Peru’s aggressive fiscal and monetary policy response, in addition to its well-regulated financial sector, is cushioning the impact of the global downturn. The government introduced an ambitious $4.5 billion (3.6% of GDP) stimulus package, primarily financed by fiscal savings, to bolster domestic demand and develop the country’s infrastructure. The Central Bank (BCRP) injected $11.4 billion (9.3% of GDP) in liquidity to stabilize credit markets, and has cut interest rates 525 basis points since February to a record low of 1.25%. Furthermore, sound regulation and limited reliance on external funding protected the financial sector during the crisis. As a result, Peru is well positioned to resume solid economic growth as the global economy recovers in 2010.
The ratings are underpinned by Peru’s low public indebtedness and high international reserves. Due to prudent fiscal management and robust economic growth, gross public debt declined from 47.1% of GDP in 2003 to 26.5% in September 2009, among the lowest in Latin America. Debt reduction has been accompanied by a gradual shift from external to domestic financing. This has reduced exchange rate risk and facilitated the development of local capital markets. Moreover, with international reserves of $33 billion, the public sector is a large net external creditor.
To strengthen growth prospects, the government is promoting private sector participation in infrastructure projects, expanding efforts to improve the business climate, and proactively seeking free trade agreements (FTAs) with major trading partners in Asia and Europe. The China-Peru FTA was signed this year, and negotiations with Japan, South Korea and the European Union will continue in 2010. Furthermore, recent legislation has improved labour market flexibility, and measures by the BCRP have gradually reduced dollarization levels.
Nevertheless, the political implications of widespread poverty and regional inequality present the single greatest risk to Peru’s macroeconomic stability. While improving social indicators in recent years have reduced political uncertainty, DBRS believes that as long as the benefits of economic growth are not more widely shared, the risk remains that a populist politician could win the presidential elections in April 2011 and undermine Peru’s sound macroeconomic framework.

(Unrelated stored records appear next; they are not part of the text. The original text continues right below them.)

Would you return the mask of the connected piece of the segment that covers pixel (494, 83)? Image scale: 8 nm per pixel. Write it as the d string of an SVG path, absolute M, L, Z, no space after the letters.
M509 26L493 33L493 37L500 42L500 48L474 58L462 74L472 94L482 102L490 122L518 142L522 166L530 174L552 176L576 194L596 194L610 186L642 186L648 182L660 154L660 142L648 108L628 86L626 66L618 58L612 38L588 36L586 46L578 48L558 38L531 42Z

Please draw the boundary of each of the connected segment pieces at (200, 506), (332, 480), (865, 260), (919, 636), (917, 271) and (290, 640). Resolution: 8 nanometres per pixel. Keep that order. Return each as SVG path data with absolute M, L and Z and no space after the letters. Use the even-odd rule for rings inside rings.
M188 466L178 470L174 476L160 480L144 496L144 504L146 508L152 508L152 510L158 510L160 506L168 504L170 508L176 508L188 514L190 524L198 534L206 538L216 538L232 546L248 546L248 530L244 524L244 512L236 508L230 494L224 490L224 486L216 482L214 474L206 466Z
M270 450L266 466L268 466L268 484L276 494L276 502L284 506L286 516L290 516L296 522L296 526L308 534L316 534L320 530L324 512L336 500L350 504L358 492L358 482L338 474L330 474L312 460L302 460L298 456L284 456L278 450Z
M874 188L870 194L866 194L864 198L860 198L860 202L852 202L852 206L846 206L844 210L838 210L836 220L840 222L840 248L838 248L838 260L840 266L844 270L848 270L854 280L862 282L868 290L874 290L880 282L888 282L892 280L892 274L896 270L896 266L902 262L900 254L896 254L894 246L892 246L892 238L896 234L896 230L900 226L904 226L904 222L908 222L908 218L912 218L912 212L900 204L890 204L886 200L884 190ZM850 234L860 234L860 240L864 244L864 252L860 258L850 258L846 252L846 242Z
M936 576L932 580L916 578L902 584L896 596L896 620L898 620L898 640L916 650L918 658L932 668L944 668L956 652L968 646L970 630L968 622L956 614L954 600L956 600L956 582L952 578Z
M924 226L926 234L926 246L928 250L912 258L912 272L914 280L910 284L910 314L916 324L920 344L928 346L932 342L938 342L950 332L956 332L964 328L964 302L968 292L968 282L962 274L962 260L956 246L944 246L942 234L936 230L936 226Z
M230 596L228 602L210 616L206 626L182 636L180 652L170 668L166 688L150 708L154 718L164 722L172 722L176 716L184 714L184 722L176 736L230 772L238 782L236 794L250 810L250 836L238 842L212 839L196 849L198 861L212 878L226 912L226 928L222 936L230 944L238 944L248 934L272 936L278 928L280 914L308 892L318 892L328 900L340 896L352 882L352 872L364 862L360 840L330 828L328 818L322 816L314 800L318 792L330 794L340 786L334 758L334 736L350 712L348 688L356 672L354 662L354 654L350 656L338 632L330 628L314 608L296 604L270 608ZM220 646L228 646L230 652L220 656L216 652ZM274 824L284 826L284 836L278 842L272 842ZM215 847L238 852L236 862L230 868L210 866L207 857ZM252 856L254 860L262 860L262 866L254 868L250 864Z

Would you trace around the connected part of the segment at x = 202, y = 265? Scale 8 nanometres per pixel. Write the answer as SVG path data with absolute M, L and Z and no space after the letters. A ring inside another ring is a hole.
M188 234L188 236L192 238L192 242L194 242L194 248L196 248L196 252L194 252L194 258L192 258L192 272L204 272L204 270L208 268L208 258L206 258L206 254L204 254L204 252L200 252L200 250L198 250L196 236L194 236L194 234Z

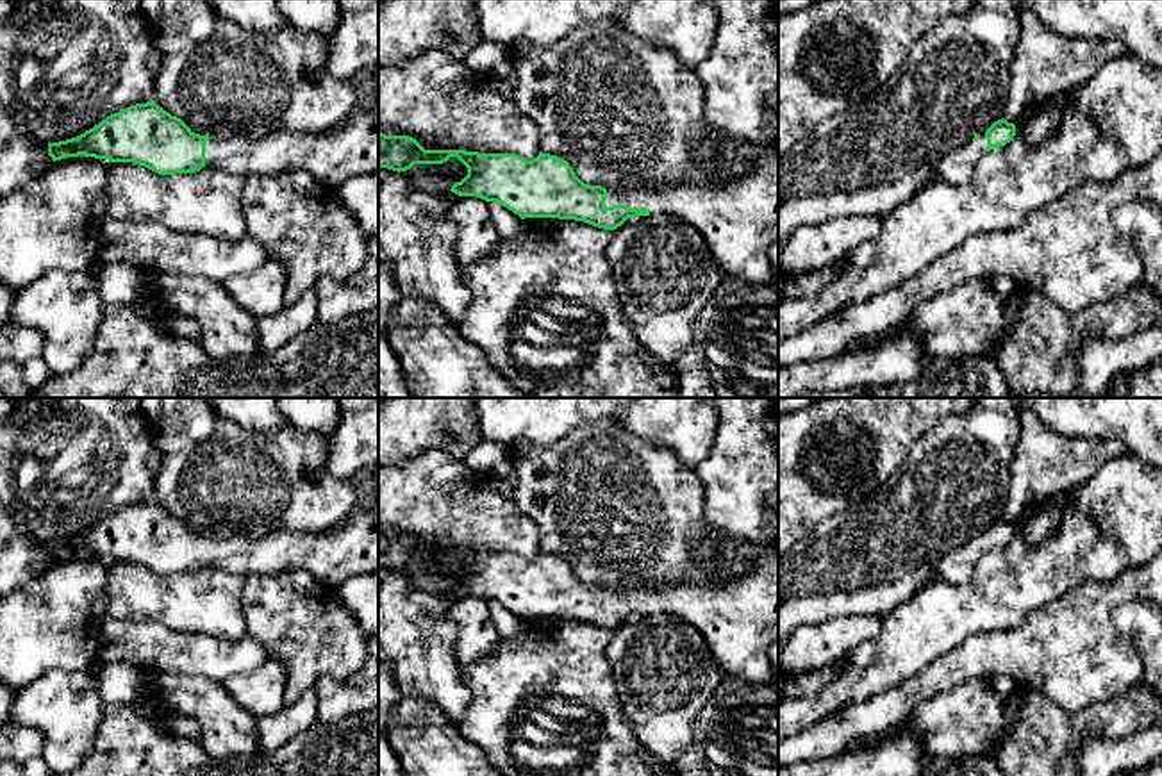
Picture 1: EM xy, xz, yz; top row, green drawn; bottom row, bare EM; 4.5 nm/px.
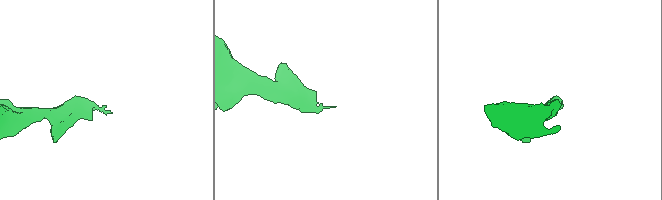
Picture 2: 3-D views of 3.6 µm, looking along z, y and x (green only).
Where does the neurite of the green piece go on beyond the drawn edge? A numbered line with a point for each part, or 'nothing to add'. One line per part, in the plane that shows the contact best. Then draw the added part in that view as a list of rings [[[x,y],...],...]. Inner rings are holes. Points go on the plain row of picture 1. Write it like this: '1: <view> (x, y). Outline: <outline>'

The Peruvian economy also faces several long-term structural challenges that could hinder growth potential. First, the quality of public expenditure is poor. The government, particularly at the sub-national level, often lacks the institutional capacity to allocate public resources in an effective manner. Second, the economy remains highly dependent on the mining and energy sectors, exposing exports to the commodity-price cycle. Third, dollarization across the economy creates currency mismatches and balance sheet vulnerabilities that carry exchange rate risk. Fourth, labour market rigidity hinders productivity and contributes to a large and inefficient informal economy.
Peru’s macroeconomic policy framework has provided a foundation for economic growth and social development. If the next administration is committed to policy continuity, then continued poverty reduction alongside improvements in the state’s institutional capacity to deliver goods and services could put upward pressure on the ratings. If the policy framework is not preserved, the ratings will come under downward pressure.
Notes:
All figures are in U.S. dollars unless otherwise noted.
The applicable methodology is Rating Sovereign Governments, which can be found on our website under Methodologies.
This is a Public Finance (Sovereigns) rating.